Nearly a half hour’s drive from the principal town of Oudtshoorn lies the limestone mountains of the Klein Karoo. The Cango Caves claim to have one of the biggest stalagmite formations in the world. Now, I’m not a big fan of caves and stalagmites or stalactites, but thought the supervised tour would be a good opportunity to spend a “productive” hour or so.




This is the “atrium”. Looks like a hall waiting for a concert to commence!



The caverns and tunnels opened up to “atriums” like the photo above. Like there’s a big hall ready for a concert. The stalagmite formations are very impressive. I had to deliberately stop snapping photos after convincing myself that one can only have so many photos of these natural wonders.




Dripstone caverns. Cango Caves claim to have the largest stalagmite formations in the whole world.

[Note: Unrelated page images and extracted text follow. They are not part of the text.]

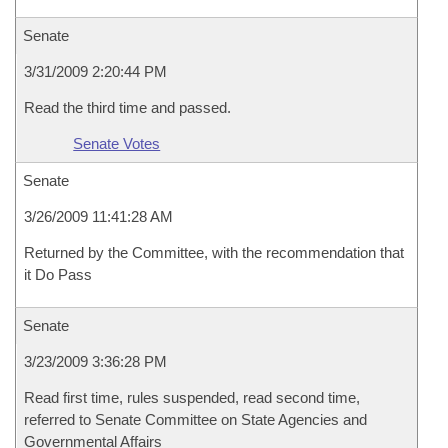
Senate
3/31/2009 2:20:44 PM
Read the third time and passed.
Senate Votes
Senate
3/26/2009 11:41:28 AM
Returned by the Committee, with the recommendation that
it Do Pass
Senate
3/23/2009 3:36:28 PM
Read first time, rules suspended, read second time,
referred to Senate Committee on State Agencies and
Governmental Affairs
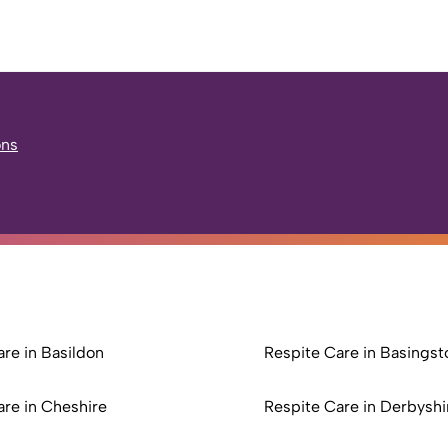
ons
re in Basildon
Respite Care in Basingst
are in Cheshire
Respite Care in Derbyshi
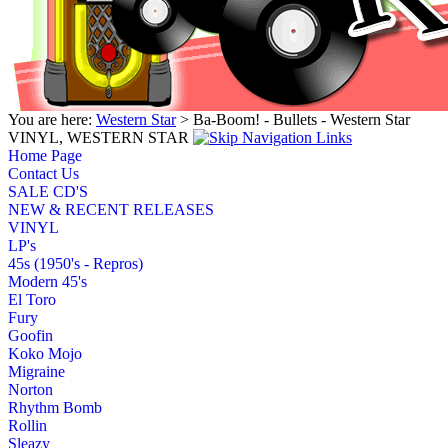
You are here:
Western Star
> Ba-Boom! - Bullets - Western Star
VINYL, WESTERN STAR
Home Page
Contact Us
SALE CD'S
NEW & RECENT RELEASES
VINYL
LP's
45s (1950's - Repros)
Modern 45's
El Toro
Fury
Goofin
Koko Mojo
Migraine
Norton
Rhythm Bomb
Rollin
Sleazy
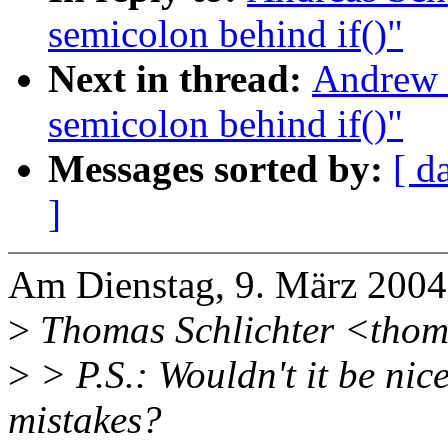
semicolon behind if()"
Next in thread:
Andrew 
semicolon behind if()"
Messages sorted by:
[ d
]
Am Dienstag, 9. März 2004
>
Thomas Schlichter <thoma
>
> P.S.: Wouldn't it be nic
mistakes?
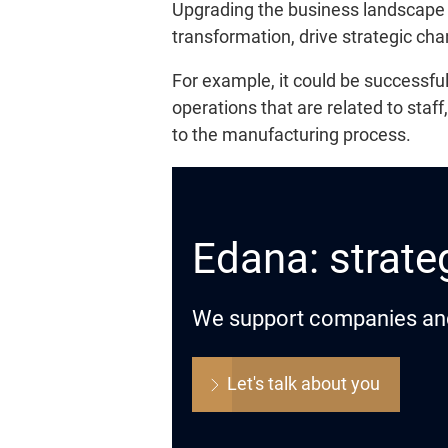
Upgrading the business landscape i
transformation, drive strategic ch
For example, it could be successfu
operations that are related to staff
to the manufacturing process.
Edana: strateg
We support companies and o
Let's talk about you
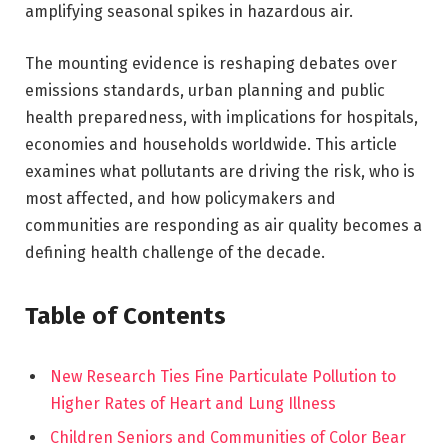
amplifying seasonal spikes in hazardous air.
The mounting evidence is reshaping debates over
emissions standards, urban planning and public
health preparedness, with implications for hospitals,
economies and households worldwide. This article
examines what pollutants are driving the risk, who is
most affected, and how policymakers and
communities are responding as air quality becomes a
defining health challenge of the decade.
Table of Contents
New Research Ties Fine Particulate Pollution to
Higher Rates of Heart and Lung Illness
Children Seniors and Communities of Color Bear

An adventure tour is available where one can view more drip stone caverns while fumbling on all fours. Not for me. As we walked through the tunnels and passageways, I was peeling off layers of shirts I earlier put on as the cave temp rose. Besides, I was quite content to see and photograph “Cleopatra’s Needle”. All of 9 meters and “only” 150,000 years old. Easily, it’s the main attraction inside the Cango Caves.








The many drip stone formations which took millions of years to form are breathtaking. And that’s coming from someone who doesn’t dig caves and stalagmites/stalactites. Amazing how these caverns can exist beneath these limestone mountains! As we were leaving, I reviewed some interior shots and found this. I couldn’t make heads or tails off the last photo. Can you?